Breve Storia Olivicoltura Piemonte e Valle D’Aosta

Nell'alto medioevo l'olivo era relativamente diffuso al nord, nei secoli XII e XIII si hanno numerose segnalazioni di uliveti nel canavese e nel biellese, passando dal torinese fino alle Langhe al Monferrato ed al Roero, raggiungendo, più a nord, zone con microclimi maggiori compatibili con l'olivicoltura, come la val di Susa e, in alcuni periodi, il novarese. Verres, Pont St. Martin.

Nel canavese e nel biellese numerosi documenti dimostrano come fossero previsti premi per chi portava le piante di ulivo a fruttificazione (1340) o semplicemente a chi le possedeva (1449), obblighi di messa a dimora di olivi per ogni ettaro posseduto (1341), divieti di pascolo negli oliveti e, ancor più interessante, era vietata la vendita di piante di olivo agli stranieri (1329). Nel torinese, intorno al XV secolo, al catasto di Chivasso si trovano indicazioni circa la distanza da mantenere tra le proprietà private e pubbliche, citando l'olivo come una delle specie coltivate in tali suoli. Sempre a Torino (1369) viene emanato uno statuto che richiede che ulivi e mandorli vengano piantati da chi possiede vigneti, inoltre vengono previste pene severe per chi danneggia o ruba le piante di ulivo.

A metà del XVI secolo è documentata la presenza dell’olivo a Torino, Chieri, Moncalieri, Rivoli, Val di Susa, Pinerolo e Val Pellice. Troviamo tracce documentali delle coltivazioni anche in provincia di Cuneo, nel saluzzese e albese, a S. Stefano Belbo, nel Monferrato, e in provincia di Alessandria. Per quanto riguarda il distretto dei laghi le prime notizie certe risalgono al 885. Gli ulivi erano presenti presso il lago di Mergozzo, quello di Viverone, il lago d’Orta, lago Maggiore e le sue isole. In questa finestra temporale, in Piemonte, l'olivicoltura era più importante della viticoltura, l'olio d'oliva era sicuramente prodotto in quantità considerevoli, sia per uso alimentare ma anche come olio per lampade da illuminazione.

Le intense ondate di freddo dei primi anni del 1700 e le poderose gelate invernali tra la fine del secolo e il 1812 hanno determinato l’abbandono dell’ulivo come coltura commercialmente sfruttabile a beneficio della vite e del vino già presente ma meno diffuso.
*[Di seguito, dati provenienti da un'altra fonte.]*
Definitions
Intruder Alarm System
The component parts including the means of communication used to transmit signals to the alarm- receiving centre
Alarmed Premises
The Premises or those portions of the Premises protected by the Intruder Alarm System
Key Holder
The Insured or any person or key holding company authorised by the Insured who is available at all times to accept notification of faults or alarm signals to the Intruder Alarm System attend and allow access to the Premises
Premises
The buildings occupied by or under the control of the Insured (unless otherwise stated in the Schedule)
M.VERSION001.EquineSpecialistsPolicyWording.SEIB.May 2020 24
Inoltre, i più agevoli scambi commerciali con le regioni del centro sud, resero ancor più conveniente questa virata colturale durata fino alla fine del 1900. Dagli anni 90 si è assistito ad una lenta ma costante ripresa nella reintroduzione degli olivi sulle nostre colline.
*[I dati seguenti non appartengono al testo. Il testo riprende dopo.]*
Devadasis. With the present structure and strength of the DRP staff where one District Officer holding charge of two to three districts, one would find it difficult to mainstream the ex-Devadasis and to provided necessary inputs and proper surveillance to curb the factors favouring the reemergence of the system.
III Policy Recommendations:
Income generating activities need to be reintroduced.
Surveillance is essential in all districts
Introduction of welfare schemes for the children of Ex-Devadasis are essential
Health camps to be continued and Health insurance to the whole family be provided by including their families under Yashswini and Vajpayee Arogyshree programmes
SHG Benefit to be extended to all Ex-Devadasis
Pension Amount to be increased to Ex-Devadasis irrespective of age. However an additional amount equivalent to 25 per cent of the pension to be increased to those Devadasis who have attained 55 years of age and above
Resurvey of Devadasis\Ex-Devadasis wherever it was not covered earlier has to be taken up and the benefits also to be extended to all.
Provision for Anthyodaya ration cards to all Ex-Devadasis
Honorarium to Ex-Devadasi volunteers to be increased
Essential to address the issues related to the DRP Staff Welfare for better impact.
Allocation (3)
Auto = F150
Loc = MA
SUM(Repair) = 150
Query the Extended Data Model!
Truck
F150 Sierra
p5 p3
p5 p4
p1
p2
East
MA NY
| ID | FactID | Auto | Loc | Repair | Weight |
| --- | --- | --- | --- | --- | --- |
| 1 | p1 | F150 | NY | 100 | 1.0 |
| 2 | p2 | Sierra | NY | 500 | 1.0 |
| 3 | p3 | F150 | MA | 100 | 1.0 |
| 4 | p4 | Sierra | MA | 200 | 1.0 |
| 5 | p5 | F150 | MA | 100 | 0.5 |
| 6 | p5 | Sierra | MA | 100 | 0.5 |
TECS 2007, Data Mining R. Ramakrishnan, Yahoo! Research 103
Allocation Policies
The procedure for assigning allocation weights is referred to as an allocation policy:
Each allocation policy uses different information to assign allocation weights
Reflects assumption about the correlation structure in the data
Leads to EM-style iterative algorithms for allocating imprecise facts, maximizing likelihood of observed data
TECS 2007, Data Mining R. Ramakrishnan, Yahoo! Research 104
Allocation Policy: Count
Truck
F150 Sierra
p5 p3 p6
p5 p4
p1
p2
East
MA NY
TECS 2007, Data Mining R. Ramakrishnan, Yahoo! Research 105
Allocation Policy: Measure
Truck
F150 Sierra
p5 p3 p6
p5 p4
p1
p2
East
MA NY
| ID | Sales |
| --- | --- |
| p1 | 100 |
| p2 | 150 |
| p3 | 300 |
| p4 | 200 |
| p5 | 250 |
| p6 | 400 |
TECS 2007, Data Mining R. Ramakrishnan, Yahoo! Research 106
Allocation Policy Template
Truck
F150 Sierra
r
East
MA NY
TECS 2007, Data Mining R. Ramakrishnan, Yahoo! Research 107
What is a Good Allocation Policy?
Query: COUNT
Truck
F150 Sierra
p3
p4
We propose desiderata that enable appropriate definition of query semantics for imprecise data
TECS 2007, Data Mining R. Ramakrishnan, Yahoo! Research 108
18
Nel 2020 si stimavano in Piemonte circa 350 ettari coltivati a olivo. Di questi è ragionevole pensare che un terzo siano intesi a sviluppo commerciale e la restante parte è composta da hobbisti. Si stimano circa 200.000 / 250.000 piante con una distribuzione disomogenea dovuta alle particolari richieste ambientali della pianta. Sono circa 900 gli olivicoltori, hobbisti ed imprenditori, in Piemonte e VDA. I dati condivisi con la Camera di Commercio riportano 255 aziende con il codice ATECO di interesse. Analizzando i dati in profondità, però, i ns stakeholders risultano essere solo qualche decina. L’olivicoltura in Piemonte non più una coltura di super-nicchia ma lo è ancora la produzione di olio EVO di qualità.